How Autodesk Increased Database Scalability and Reduced Replication Lag with Amazon Aurora
Autodesk is a leader in 3D design, engineering, and entertainment software. Autodesk makes software for people who make things. If you’ve ever driven a high-performance car, admired a towering skyscraper, used a smartphone, or watched a great film, chances are you’ve experienced what millions of Autodesk customers are doing with their software.
Autodesk has successfully migrated to Amazon Aurora from both managed MySQL databases running on Amazon RDS and self-managed MySQL databases hosted on Amazon EC2. This blog post summarizes the experience and covers:
- Factors that influenced Autodesk’s decision to move to Amazon Aurora
- Specific migration benefits
- Best practices and lessons learned for migration and optimization
We start off by reviewing the migration path for the Autodesk Access Control Management (ACM) application, which was born in the cloud. We chose Amazon RDS for MySQL at onset and migrated to Aurora for improved scalability, availability, and performance. ACM’s success with the migration motivated several other applications at Autodesk to migrate to Aurora. We discuss BIM 360 Field Classic as a leading example of migrating self-managed MySQL database hosted on EC2 to Amazon Aurora.
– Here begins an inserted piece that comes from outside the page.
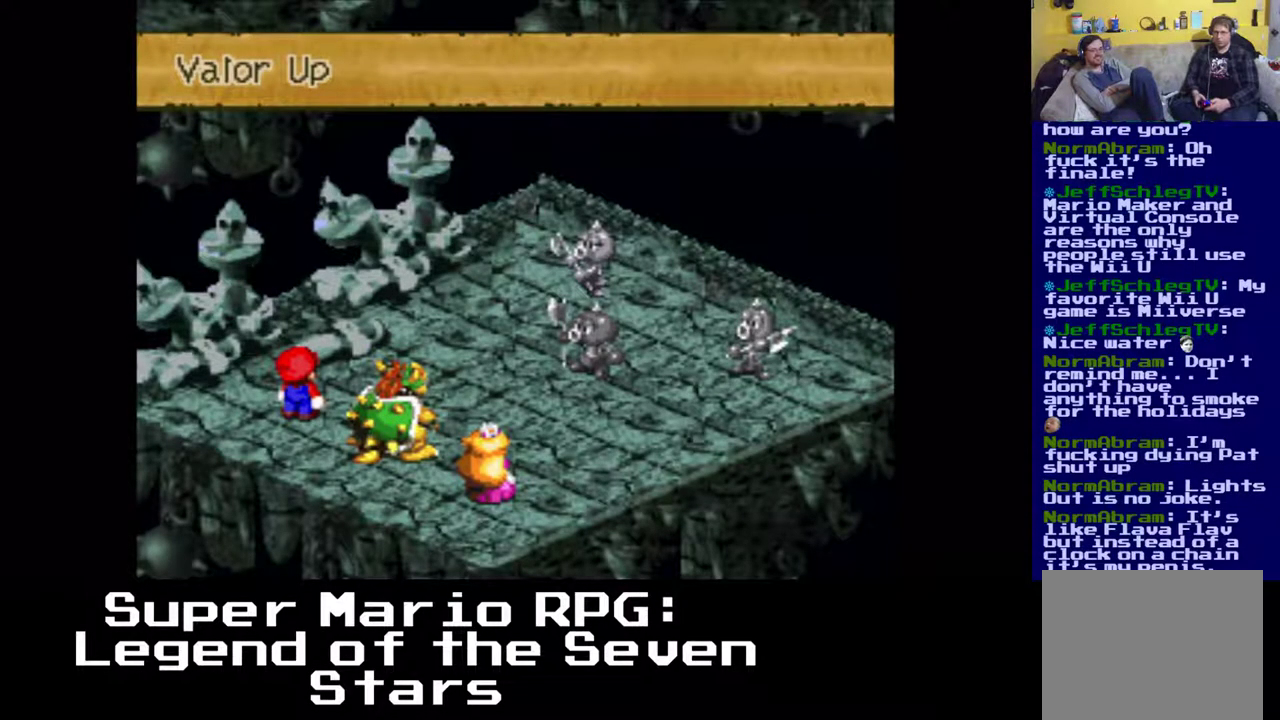
{"buttons": [], "left_stick": "center", "events": []}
ACM application architecture and challenges with MySQL
The following diagram provides a high-level schematic of ACM’s initial architecture. The application tier consists of EC2 instances across multiple Availability Zones to maintain high availability. Traffic is distributed using the Elastic Load Balancing service. Additionally, EC2 Auto Scaling is employed to adjust the number of EC2 instances to handle spiky traffic to the application.
Although this architecture allowed Autodesk to scale and load-balance the application, the bottleneck soon shifted to the database. The application connected to a single RDS MySQL database instance, limiting the available scaling options. One approach was to increase the size of the database instance. This approach was still constrained by the maximum size of database instances that could be provisioned. ACM soon outgrew the capacity limits of the largest available instance.
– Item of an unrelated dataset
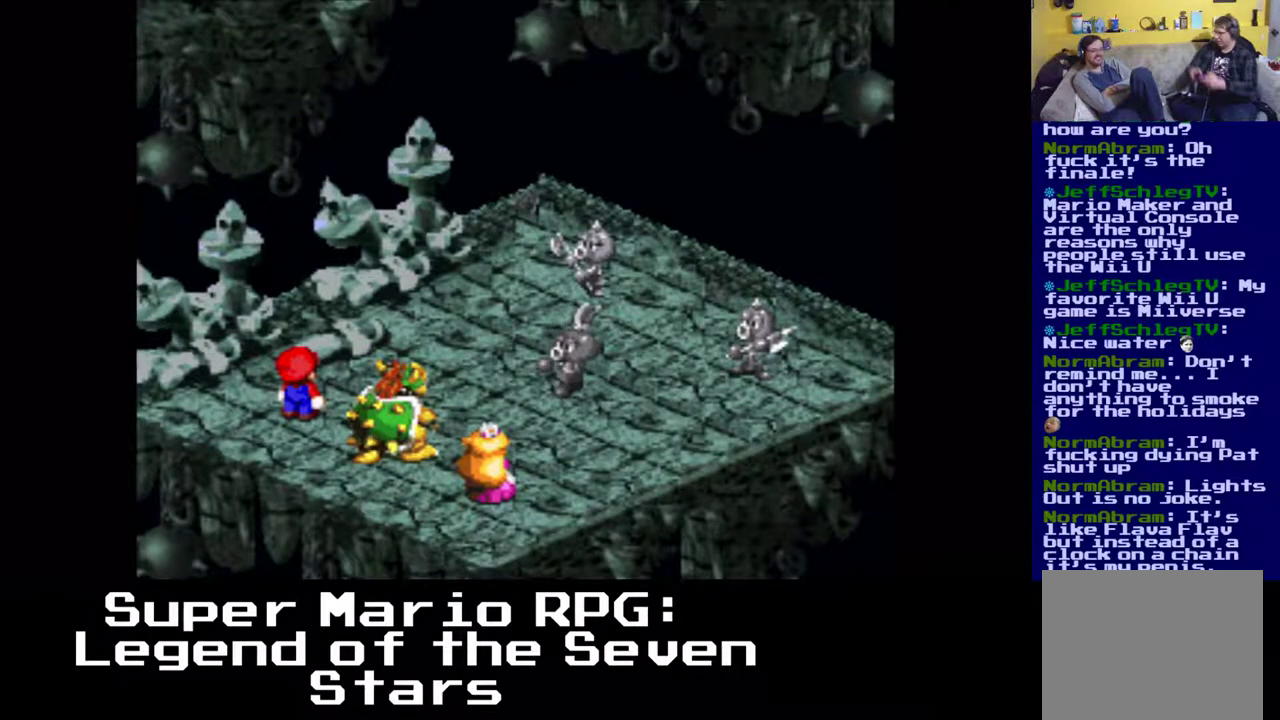
{"buttons": [], "left_stick": "center", "events": []}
The next option was to horizontally scale database capacity by adding RDS Read Replica instances for offloading reads from the primary instance. Autodesk wanted to keep the replication lag below a second to provide a consistent experience to all ACM users. The replication lag associated with Read Replicas depends on workload pressure on the primary and read replica instance. (Replication lag here is the time taken for effects of a write operation to become visible on the Read Replica.)
Short of rearchitecting ACM by splitting the data across multiple MySQL databases, Autodesk had to throttle the application to limit the load directed at the database to minimize the replication lag. This approach was not sustainable because ACM adoption was severely curtailed by the limits imposed. This effect led Autodesk to evaluate alternatives, such as Amazon Aurora.
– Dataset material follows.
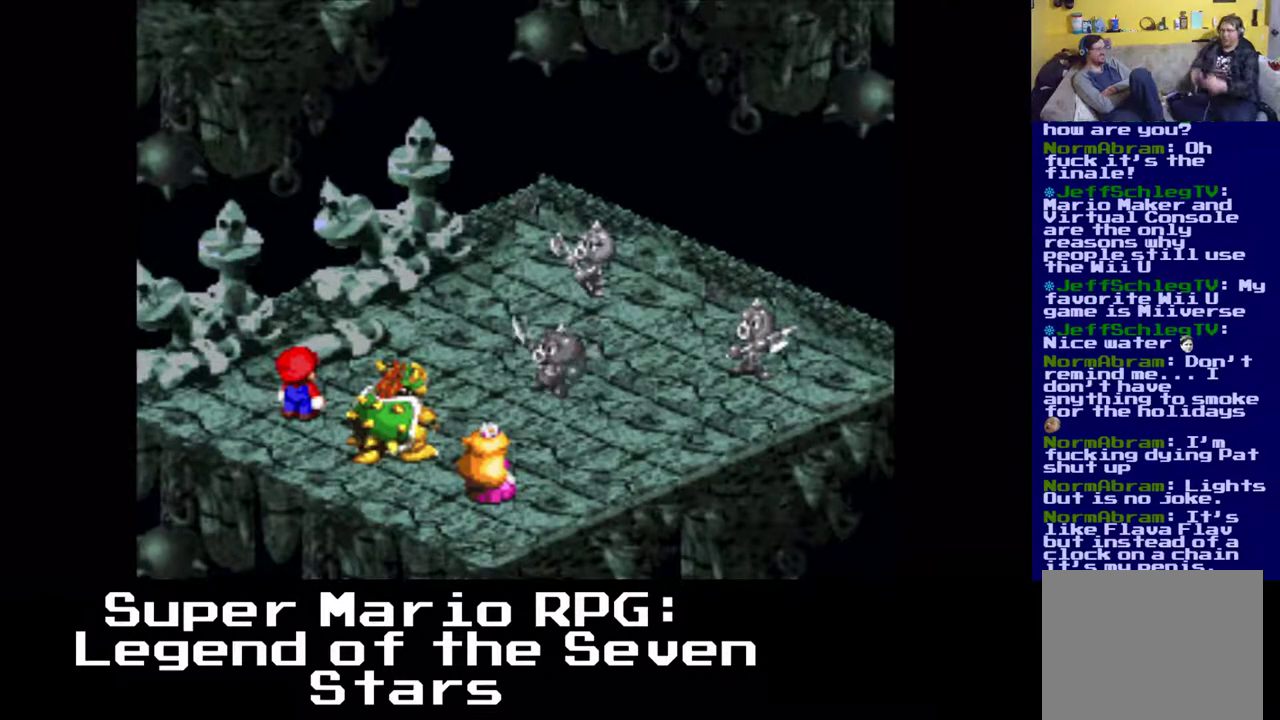
{"buttons": ["B"], "left_stick": "center", "events": [[433, "B", "down"]]}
Amazon Aurora to the rescue
Some of the key priorities as Autodesk started evaluating Aurora were these:
- Performance enhancement
- Low-lag replication for read scaling
- Full MySQL compatibility (lift-and-shift migration)
- Automated storage scaling
Aurora provides up to five times the throughput of standard MySQL databases. This performance boost meant Autodesk could remove throttling restrictions introduced with MySQL without altering the application and still have enough headroom for future growth. The distributed, fault-tolerant, self-healing storage system that Aurora provides automatically scales up to 64 terabytes and eliminates the need to scale database storage manually. Up to 15 low-latency Aurora Replicas improve availability and enable read scaling with typical replication lags under 100 milliseconds.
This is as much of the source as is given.